The bodies of seven Marines and one Navy sailor have arrived in Delaware two weeks after their amphibious assault vehicle sank during a training accident off the coast of Southern California.
A pallbearer group made up of Marines and sailors were seen loading each American-flag draped coffin into a US Air Force C-19 Globemaster III at the Marine Corps Air Station Miramar on Wednesday.
The coffins then arrived at the Dover Air Force Base in Delaware where they were received by family members.

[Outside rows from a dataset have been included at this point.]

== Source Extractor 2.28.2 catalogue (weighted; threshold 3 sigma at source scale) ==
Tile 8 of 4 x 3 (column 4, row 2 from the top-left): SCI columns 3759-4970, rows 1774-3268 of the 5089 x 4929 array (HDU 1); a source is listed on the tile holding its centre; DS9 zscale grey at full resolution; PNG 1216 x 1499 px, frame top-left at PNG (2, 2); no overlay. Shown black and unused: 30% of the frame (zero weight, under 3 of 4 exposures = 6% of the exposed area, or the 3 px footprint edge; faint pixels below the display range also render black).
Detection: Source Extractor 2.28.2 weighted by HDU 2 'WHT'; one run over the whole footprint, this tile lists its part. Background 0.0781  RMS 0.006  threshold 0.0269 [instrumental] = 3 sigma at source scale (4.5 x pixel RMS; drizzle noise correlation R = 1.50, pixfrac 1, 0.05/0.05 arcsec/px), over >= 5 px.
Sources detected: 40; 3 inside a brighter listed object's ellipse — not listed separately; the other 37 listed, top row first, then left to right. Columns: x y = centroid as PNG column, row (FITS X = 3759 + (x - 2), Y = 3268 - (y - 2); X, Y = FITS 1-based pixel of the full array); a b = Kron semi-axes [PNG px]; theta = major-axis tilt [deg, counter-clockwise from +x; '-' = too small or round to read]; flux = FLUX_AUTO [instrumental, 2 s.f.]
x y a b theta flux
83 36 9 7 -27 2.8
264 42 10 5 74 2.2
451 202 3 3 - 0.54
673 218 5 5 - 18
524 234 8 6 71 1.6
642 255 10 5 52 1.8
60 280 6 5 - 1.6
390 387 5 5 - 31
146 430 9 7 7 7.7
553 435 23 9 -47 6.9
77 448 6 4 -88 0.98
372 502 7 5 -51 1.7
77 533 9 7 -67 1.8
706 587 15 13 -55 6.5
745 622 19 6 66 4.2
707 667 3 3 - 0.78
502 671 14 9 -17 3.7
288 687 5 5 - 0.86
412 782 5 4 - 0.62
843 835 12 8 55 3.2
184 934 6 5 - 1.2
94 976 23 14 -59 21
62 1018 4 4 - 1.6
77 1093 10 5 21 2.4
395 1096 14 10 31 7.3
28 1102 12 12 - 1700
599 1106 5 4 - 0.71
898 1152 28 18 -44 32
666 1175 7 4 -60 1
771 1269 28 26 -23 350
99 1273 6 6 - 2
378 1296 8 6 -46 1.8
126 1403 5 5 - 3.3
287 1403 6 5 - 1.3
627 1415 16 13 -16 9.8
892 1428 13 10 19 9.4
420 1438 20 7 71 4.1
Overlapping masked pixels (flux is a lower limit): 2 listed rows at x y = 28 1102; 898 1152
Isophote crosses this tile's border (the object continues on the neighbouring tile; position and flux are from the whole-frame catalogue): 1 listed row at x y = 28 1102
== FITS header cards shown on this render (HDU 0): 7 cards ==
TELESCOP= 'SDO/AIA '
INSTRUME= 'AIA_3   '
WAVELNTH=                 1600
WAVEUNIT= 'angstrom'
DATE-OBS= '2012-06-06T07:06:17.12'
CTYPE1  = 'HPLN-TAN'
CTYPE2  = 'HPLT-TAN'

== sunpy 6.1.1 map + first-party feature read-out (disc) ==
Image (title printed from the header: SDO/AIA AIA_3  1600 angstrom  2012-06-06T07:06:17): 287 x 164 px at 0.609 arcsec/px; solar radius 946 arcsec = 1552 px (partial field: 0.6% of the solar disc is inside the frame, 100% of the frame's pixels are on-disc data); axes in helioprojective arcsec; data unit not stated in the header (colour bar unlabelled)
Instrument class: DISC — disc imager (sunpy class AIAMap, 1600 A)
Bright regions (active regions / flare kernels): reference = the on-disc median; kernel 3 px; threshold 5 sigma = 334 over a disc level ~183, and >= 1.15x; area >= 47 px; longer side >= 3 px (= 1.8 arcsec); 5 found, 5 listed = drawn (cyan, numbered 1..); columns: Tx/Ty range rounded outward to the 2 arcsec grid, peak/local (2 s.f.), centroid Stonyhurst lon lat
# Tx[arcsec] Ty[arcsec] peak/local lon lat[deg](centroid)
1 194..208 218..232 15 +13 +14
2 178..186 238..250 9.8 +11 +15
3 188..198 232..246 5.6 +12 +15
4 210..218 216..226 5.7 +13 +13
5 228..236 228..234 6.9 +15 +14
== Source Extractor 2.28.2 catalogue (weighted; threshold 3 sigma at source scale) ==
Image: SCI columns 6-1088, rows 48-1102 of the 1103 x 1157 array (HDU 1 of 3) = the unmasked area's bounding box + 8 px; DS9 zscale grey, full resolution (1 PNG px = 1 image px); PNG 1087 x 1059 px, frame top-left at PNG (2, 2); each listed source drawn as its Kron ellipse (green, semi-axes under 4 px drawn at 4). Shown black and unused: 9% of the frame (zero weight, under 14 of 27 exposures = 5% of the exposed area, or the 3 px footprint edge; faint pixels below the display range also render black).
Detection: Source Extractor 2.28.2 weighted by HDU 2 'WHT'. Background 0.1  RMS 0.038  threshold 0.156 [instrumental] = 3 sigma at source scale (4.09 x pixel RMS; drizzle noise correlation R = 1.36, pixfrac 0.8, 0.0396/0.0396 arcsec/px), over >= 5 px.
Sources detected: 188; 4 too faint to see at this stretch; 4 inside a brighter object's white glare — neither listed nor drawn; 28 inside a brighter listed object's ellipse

Eight Marines and one sailor were killed when a Marine landing craft sank in hundreds of feet of water off the coast of Southern California on July 30.
Only one of their bodies was found on the day of the incident, despite an intense days-long search involving helicopters and boats ranging from inflatables to a Navy destroyer.
Found at the scene was Lance Cpl Guillermo S. Perez, 20, of New Braunfels Texas. His body was flown to the Dover base on August 5.
The other victims include: Pfc Bryan J. Baltierra, 19, of Corona, California; Lance Cpl Marco A. Barranco, 21, of Montebello, California; Pfc Evan A. Bath, 19, of Oak Creek, Wisconsin; and US Navy Hospitalman Christopher Gnem, 22, of Stockton, California.
Pfc Jack Ryan Ostrovsky, 21, of Bend, Oregon; Cpl Wesley A. Rodd, 23, of Harris, Texas; Lance Cpl Chase D. Sweetwood, 19, of Portland, Oregon; and Cpl Cesar A. Villanueva, 21, of Riverside, California, were also killed in the accident.
Gnem was posthumously advanced to the rank of Petty Officer Third Class and awarded his enlisted Fleet Marine Force Warfare Specialist qualification.
They were aboard an amphibious assault vehicle that was heading back to a Navy ship on July 30 after a routine training exercise when it began taking on water about a half-mile from Navy-owned San Clemente Island, off San Diego.
The vehicle ended up sinking about 385 feet.
Other assault vehicles quickly responded but couldn’t stop the 26-ton, tank-like vehicle from quickly sinking, Osterman said.
‘The assumption is that it went completely to the bottom’ several hundred feet below, Osterman said. That was too deep for divers, and Navy and Coast Guard were discussing ways to reach the sunken vehicle to get a view inside it, Osterman said.
Seven other Marines were rescued from the water; two had to be hospitalized.
All the Marines were attached to the 15th Marine Expeditionary Unit, based at nearby Camp Pendleton.
They ranged in age from 19 to early 30s and all were wearing combat gear, including body armor, and flotation vests, Osterman said.
The vehicle, known as an AAV but nicknamed an ‘amtrac,’ for ‘amphibious tractor’ is used to take Marines and their gear from Navy ships to land.
The sunken craft, one of 13 involved in the exercise, was designed to be naturally buoyant and had three water-tight hatches and two large troop hatches, Osterman said.
The vehicles have been used since 1972, and continually refurbished. Marine Corps officials said earlier this month that they did not know the age or other details of the one that sank.
Authorities said they located the sunken amphibious assault vehicle on August 3.
The Marine Corps commandant, Gen David Berger, suspended waterborne operations of more than 800 amphibious assault vehicles across the branch until the cause of the accident is determined.
This is the third time in recent years that Camp Pendleton Marines have been injured or died in amphibious assault vehicles during training exercises.
In 2017, 14 Marines and one Navy sailor were hospitalized after their vehicle hit a natural gas line, igniting a fire that engulfed the landing craft at Camp Pendleton.
In 2011, a Marine died when an amphibious assault vehicle in a training exercise sank offshore of the camp.